Vollmond: Wie sich die Mondphase auf unseren Schlaf auswirkt
Der Mond befindet sich derzeit in seiner vollen Phase. Viele Menschen beklagen dabei schlechtere Schlafqualität. Hat das wirklich mit dem Vollmond zu tun?

Der Mond erreichte bereits am 3. Januar 2026 seine volle Phase im Zentrum des Himmels. Laut Nasa bleibt er drei Tage um diesen Zeitpunkt besonders gut sichtbar am Nachthimmel.
Der Januar-Vollmond trägt Namen wie Wolfsmond, Wintermond, Eismond und Schneemond, schreibt «news.de». Diese Bezeichnungen entstammen alten Naturbeobachtungen und spiegeln kalte Wetterbedingungen wider.
Milde oder frostige Bedingungen hängen jedoch allein von meteorologischen Faktoren ab.

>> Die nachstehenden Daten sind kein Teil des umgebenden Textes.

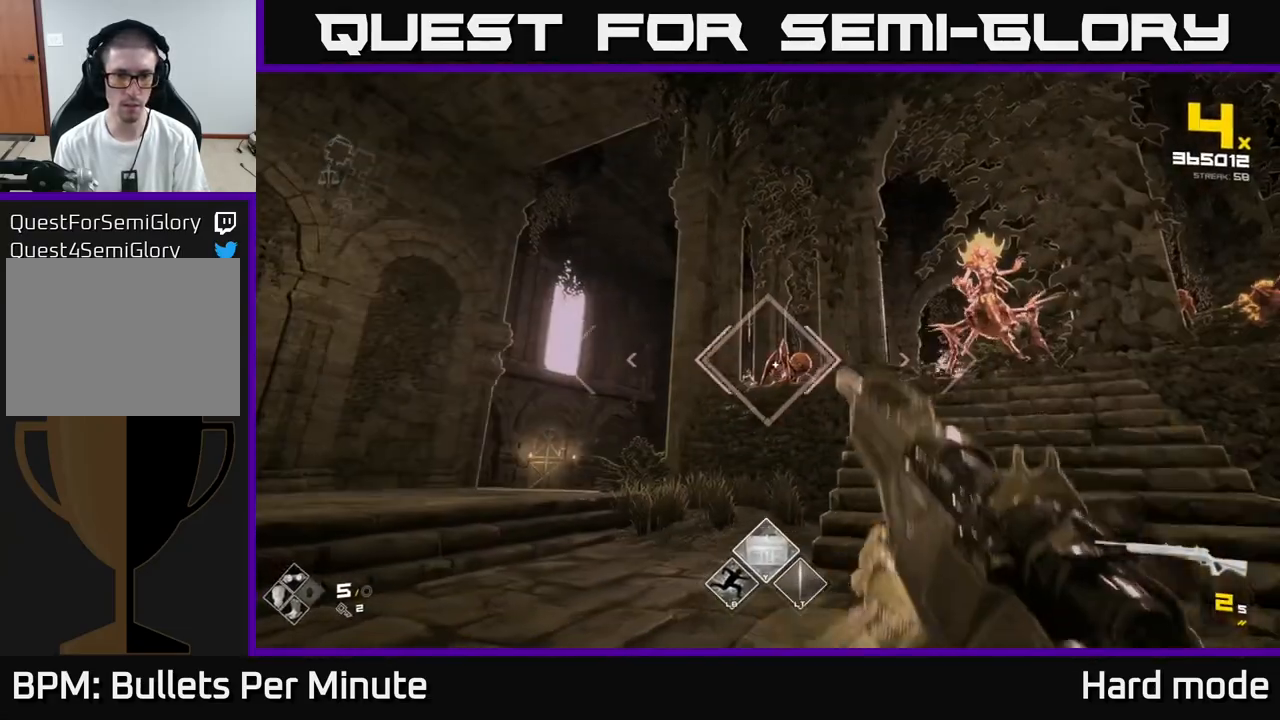
{"buttons": [], "left_stick": "down-right", "right_stick": "right", "events": [[67, "R2", "down"], [167, "R2", "up"], [283, "left_stick", "center"], [383, "R2", "down"], [400, "left_stick", "down-right"], [467, "right_stick", "right"], [500, "R2", "up"]]}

Der Mondstand spielt dabei keine Rolle bei Niederschlag oder Temperaturen.
Schlafstörungen bei Vollmond
Der Vollmond hat also wissenschaftlich keinen direkten Einfluss auf das Wetter. Viele Menschen klagen aber über Einschlafprobleme – wie hängt das zusammen?

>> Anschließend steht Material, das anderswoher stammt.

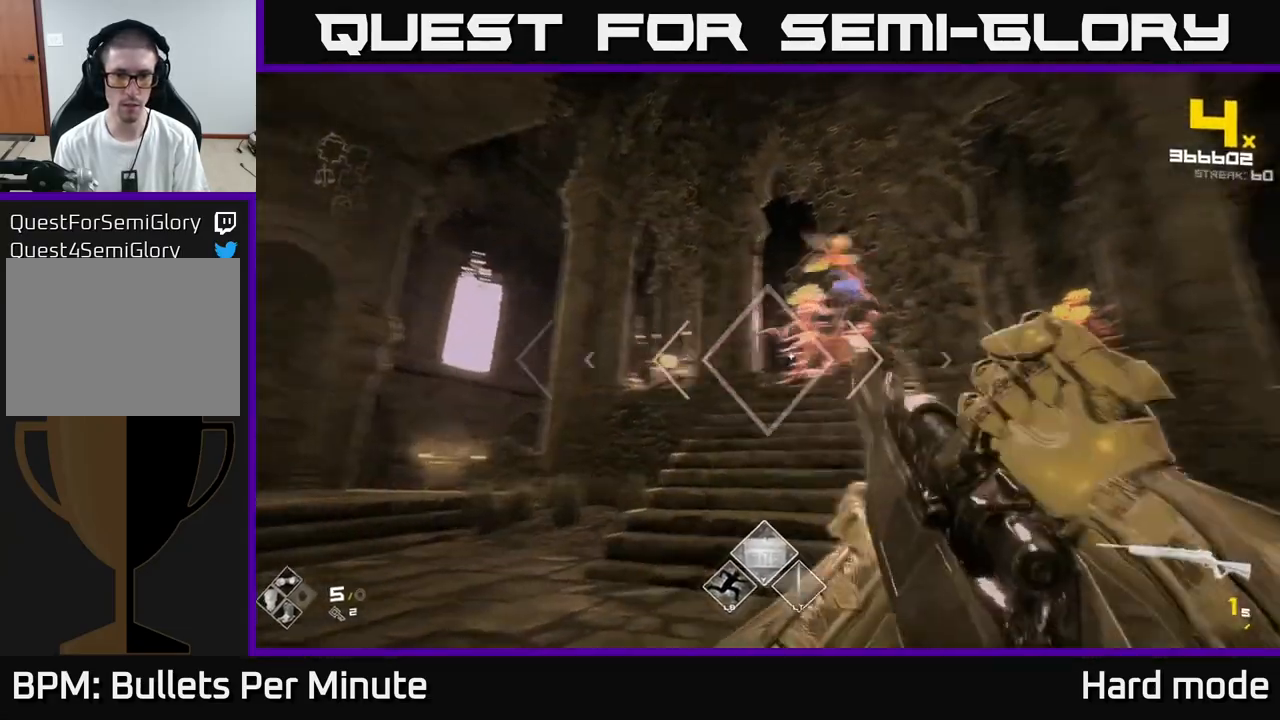
{"buttons": [], "left_stick": "left", "right_stick": "right", "events": [[83, "left_stick", "center"], [100, "right_stick", "center"], [133, "left_stick", "left"], [217, "R2", "down"], [367, "R2", "up"], [500, "right_stick", "right"]]}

Eine Schweizer Studie aus Basel untersuchte im Jahr 2013 Hirnströme und Melatoninspiegel von Schläfern während verschiedener Mondphasen genau.
Die Ergebnisse zeigten, dass Vollmond das Einschlafen um fünf Minuten verzögerte bei allen Probanden, wie «BR24» berichtet. Gleichzeitig sank die gesamte Schlafdauer um 20 Minuten und Tiefschlafphasen um 30 Prozent deutlich.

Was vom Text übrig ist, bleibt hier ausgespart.